[Records from a data source]
══════════════════════════════

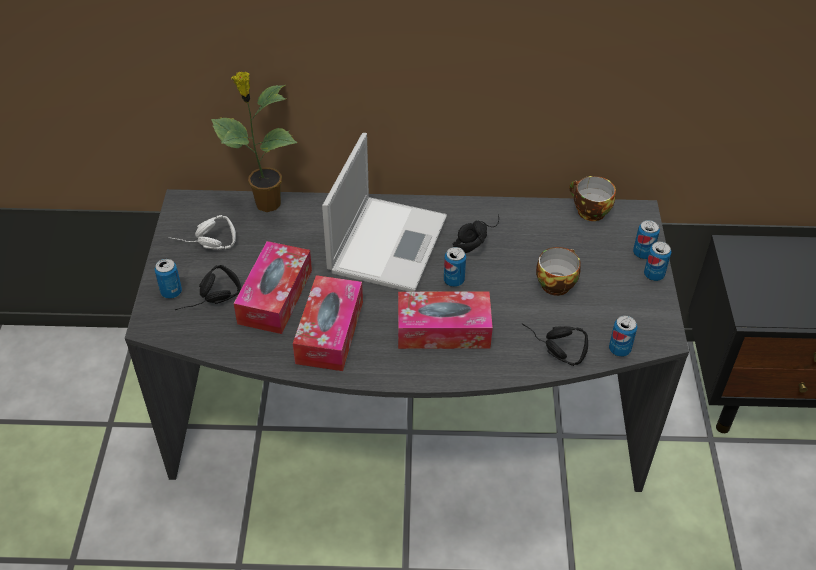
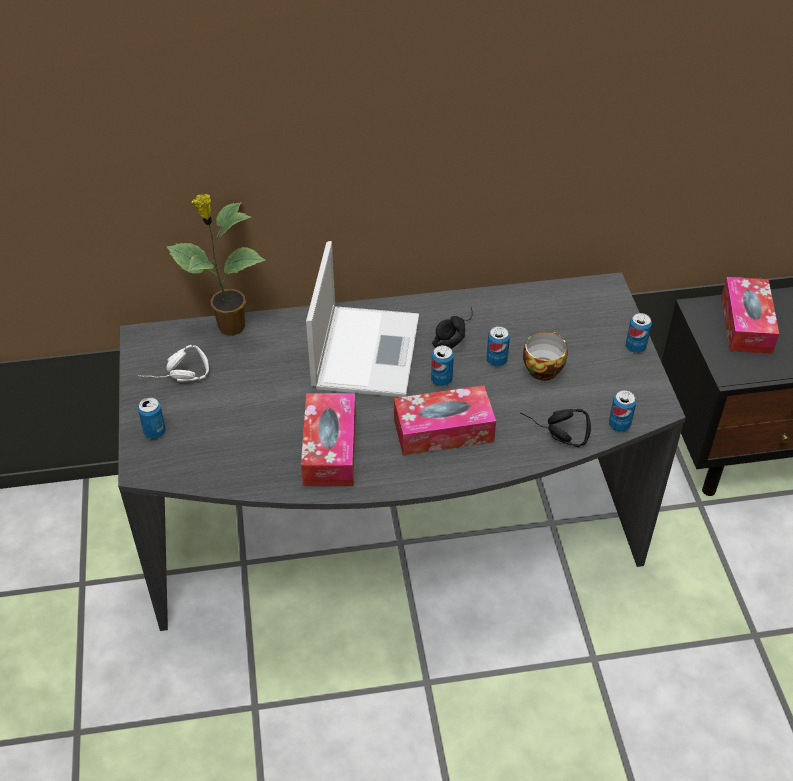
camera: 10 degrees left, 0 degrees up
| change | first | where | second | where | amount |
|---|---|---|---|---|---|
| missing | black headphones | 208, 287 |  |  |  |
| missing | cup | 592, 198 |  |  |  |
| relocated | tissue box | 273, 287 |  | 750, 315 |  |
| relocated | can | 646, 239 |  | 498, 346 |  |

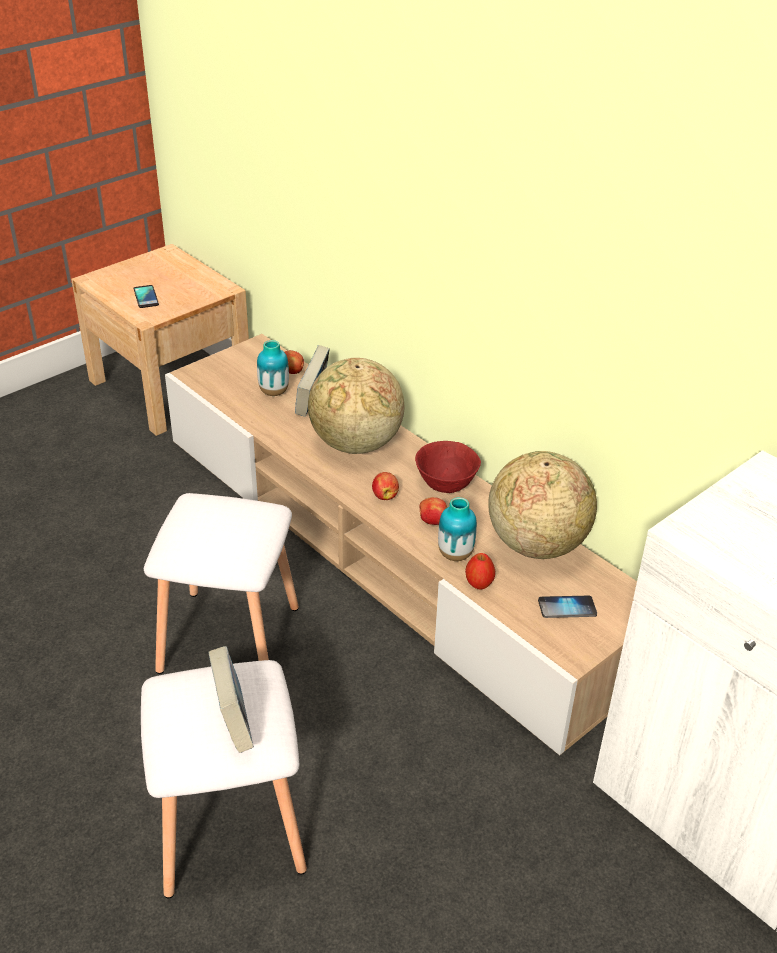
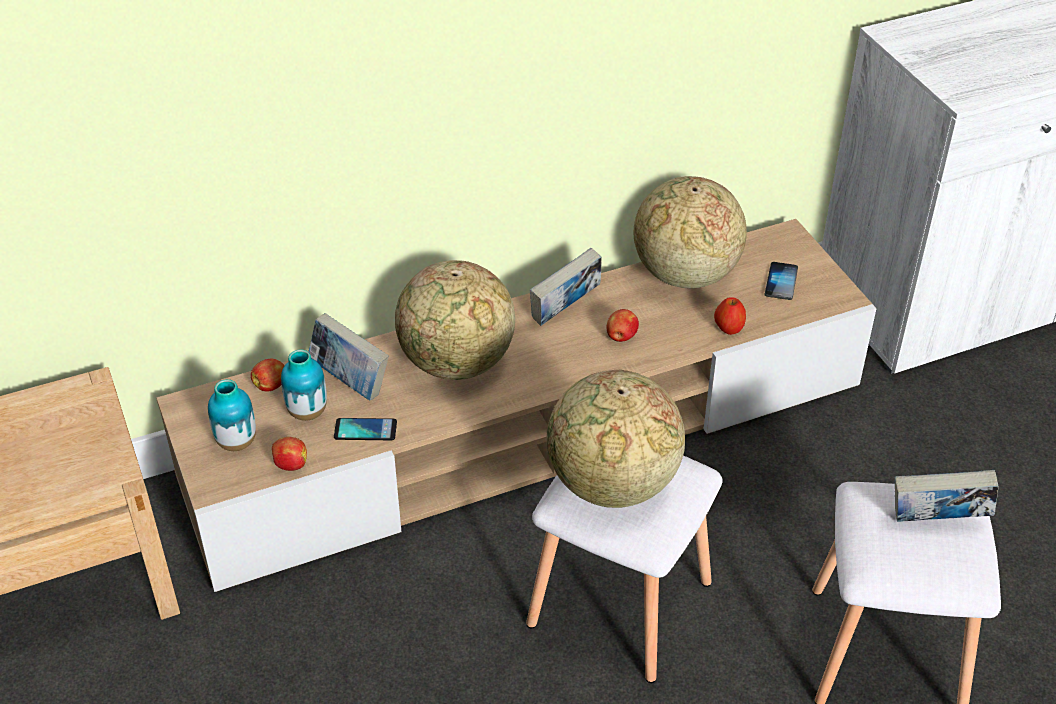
camera: 70 degrees left, 5 degrees up
| change | first | where | second | where | amount |
|---|---|---|---|---|---|
| appeared |  |  | globe | 616, 438 |  |
| relocated | phone | 146, 296 |  | 365, 429 |  |
| relocated | apple | 385, 486 |  | 289, 454 |  |
| relocated | vase | 457, 529 |  | 232, 415 |  |
| exchanged | red bowl | 448, 467 | book | 566, 287 |  |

══════════════════════════════

_What is needed_
In the entries above, find every line holding the word "missing" and copy it out.

_Answer area_
| missing | black headphones | 208, 287 |  |  |  |
| missing | cup | 592, 198 |  |  |  |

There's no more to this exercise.